Les Hijras a été retirées des bénéficiaires d’un prochain projet de loi visant à protéger certains groupes contre la discrimination, les qualifiant de “handicapés sexuels”.
Les militant·es estiment que ce type de langage encourage la violence contre les Hijras de la part des groupes religieux et conservateurs du Bangladesh.
Joya Sikder, présidente de Somporker Noya Setu, une ONG qui milite pour les droits des Hijras au Bangladesh, estime qu’elles sont environ 100 000 à travailler dans l’industrie du sexe au Bangladesh, un record historique.
Nombre d’entre elles y sont contraintes parce qu’elles ne peuvent obtenir un emploi régulier.
La discrimination commence dès le plus jeune âge – de nombreuses Hijras sont incapables de terminer leurs études car elles signalent des abus physiques et verbaux de la part de leurs camarades de classe et de leurs enseignants.
Joya a quitté l’école alors qu’elle n’avait que 12 ans après que ses professeurs l’eurent battue pour avoir montré des caractéristiques féminines.
Et à l’âge de 14 ans, elle a quitté la maison familiale à Chittagong pour s’installer à Dhaka.
Elle a d’abord trouvé un emploi dans une usine de confection, mais a perdu son emploi après que son patron eut découvert son identité d’Hijra.
Sans le sou et dans les rues de Dhaka, elle s’est tournée vers la vente de sexe aux clients des quartiers plus riches de la ville, comme Gulshan.
« C’est un travail très risqué car vous pouvez être harcelée par des policiers ou être agressée ou violée par des hommes », dit-elle.
Après trois ans, elle a quitté l’industrie du sexe pour trouver un emploi dans une ONG qui soutient les Hijras.
Le gouvernement bangladais a fait plusieurs concessions récentes, mais les Hijras disent que celles-ci sont arbitraires et n’ont en rien amélioré leurs conditions de vie.
Pourtant, son rôle public dans la promotion des droits de la communauté l’a placée dans une situation encore plus dangereuse.
Joya dit qu’elle reçoit régulièrement des menaces de mort écrites par la poste et qu’on lui envoie même parfois des linceuls qui servent à couvrir les cadavres comme avertissement pour son activisme.

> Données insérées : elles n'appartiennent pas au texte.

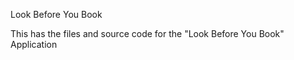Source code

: Look Before You Book  

This has the files and source code for the "Look Before You Book" Application
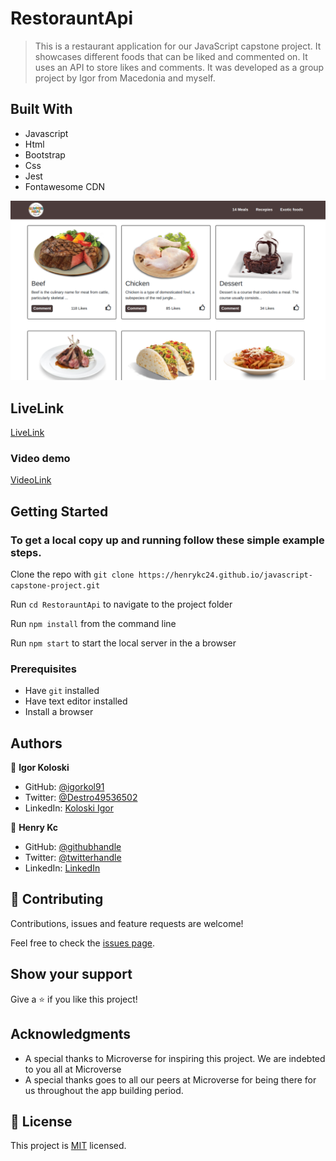 # RestorauntApi

> This is a restaurant application for our JavaScript capstone project. It showcases different foods that can be liked and commented on. It uses an API to store likes and comments. It was developed as a group project by Igor from Macedonia and myself.

## Built With

- Javascript
- Html
- Bootstrap
- Css
- Jest
- Fontawesome CDN

![screenshot](./src/assets/app_screenshot.png)
## LiveLink
[LiveLink](https://henrykc24.github.io/javascript-capstone-project/dist/)

### Video demo
[VideoLink](https://drive.google.com/file/d/1ybLtxSC8SSCKpcN_FPnQ1OX328fvCrCK/view?usp=sharing)


## Getting Started


### To get a local copy up and running follow these simple example steps.

Clone the repo with `git clone https://henrykc24.github.io/javascript-capstone-project.git`

Run `cd RestorauntApi` to navigate to the project folder

Run `npm install` from the command line

Run `npm start` to start the local server in the a browser

### Prerequisites

- Have `git` installed
- Have text editor installed
- Install a browser

## Authors

👤 **Igor Koloski**  

- GitHub: [@igorkol91](https://github.com/igorkol91)
- Twitter: [@Destro49536502](https://twitter.com/Destro49536502)
- LinkedIn: [Koloski Igor](https://www.linkedin.com/in/igor-koloski-a754aa208/)


👤 **Henry Kc**

- GitHub: [@githubhandle](https://github.com/henrykc24)
- Twitter: [@twitterhandle](https://twitter.com/henrykc24)
- LinkedIn: [LinkedIn](https://linkedin.com/in/henry-kc)

## 🤝 Contributing

Contributions, issues and feature requests are welcome!

Feel free to check the [issues page](https://henrykc24.github.io/javascript-capstone-project/issues).

## Show your support

Give a ⭐️ if you like this project!

## Acknowledgments
- A special thanks to Microverse for inspiring this project. We are indebted to you all at Microverse
- A special thanks goes to all our peers at Microverse for being there for us throughout the app building period.

## 📝 License

This project is [MIT](./LICENSE) licensed.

Dans le vieux Dhaka, la pluie de mousson commence à tomber.
Shanta Hijra se prépare pour une autre soirée périlleuse dans la rue.
Elle vend peut-être son corps à des politiciens bangladais, mais il est peu probable qu’ils l’aident un jour à se retirer de ce travail.
« J’aimerais que le gouvernement m’aide à obtenir un emploi que je puisse faire, comme celui d’assistante dans un bureau », dit-elle.
« J’espère beaucoup de choses, mais je sais au fond de moi que je vais devoir passer ma vie à faire ça ».